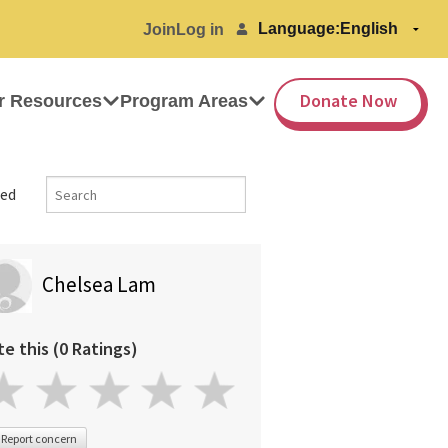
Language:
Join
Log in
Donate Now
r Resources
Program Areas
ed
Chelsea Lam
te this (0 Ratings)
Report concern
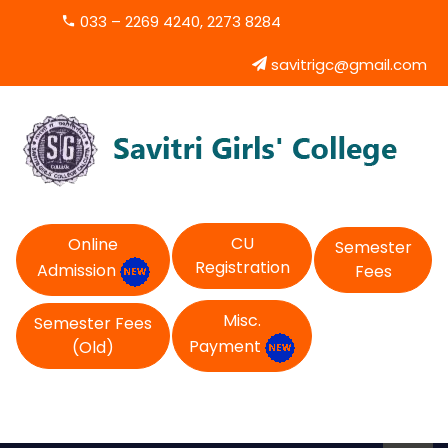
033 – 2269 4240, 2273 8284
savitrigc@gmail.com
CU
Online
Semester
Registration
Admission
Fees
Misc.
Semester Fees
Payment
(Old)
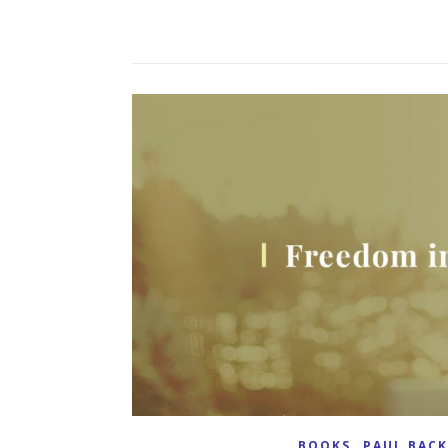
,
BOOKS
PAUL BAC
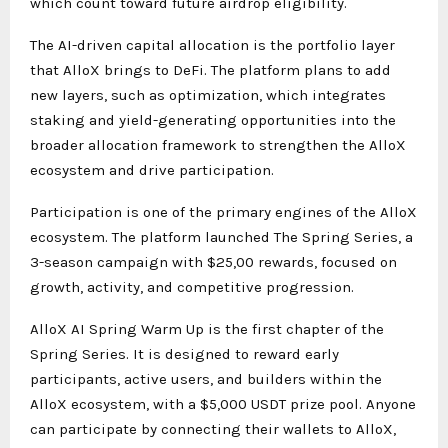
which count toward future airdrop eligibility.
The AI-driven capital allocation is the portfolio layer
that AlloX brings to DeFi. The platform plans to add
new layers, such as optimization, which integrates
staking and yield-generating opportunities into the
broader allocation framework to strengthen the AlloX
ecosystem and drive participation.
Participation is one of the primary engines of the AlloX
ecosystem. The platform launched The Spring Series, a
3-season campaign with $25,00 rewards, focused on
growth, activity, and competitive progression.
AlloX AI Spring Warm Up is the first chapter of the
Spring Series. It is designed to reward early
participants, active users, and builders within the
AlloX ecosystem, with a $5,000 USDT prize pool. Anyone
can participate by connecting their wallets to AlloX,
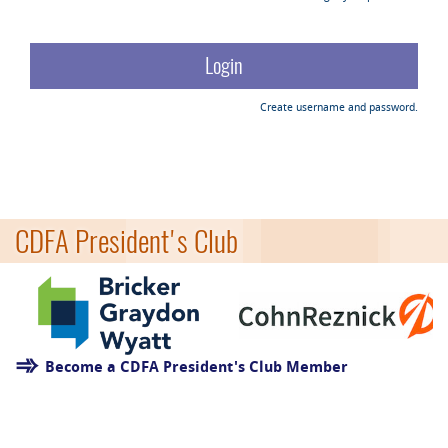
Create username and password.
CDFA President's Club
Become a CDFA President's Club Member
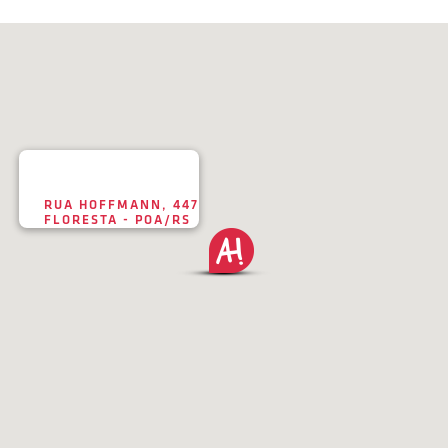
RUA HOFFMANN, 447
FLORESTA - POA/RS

▶ [TASK]
Return each line of the material above that contains the word "platform", copying every line in full.

▶ [TASK ANSWER]
that AlloX brings to DeFi. The platform plans to add
ecosystem. The platform launched The Spring Series, a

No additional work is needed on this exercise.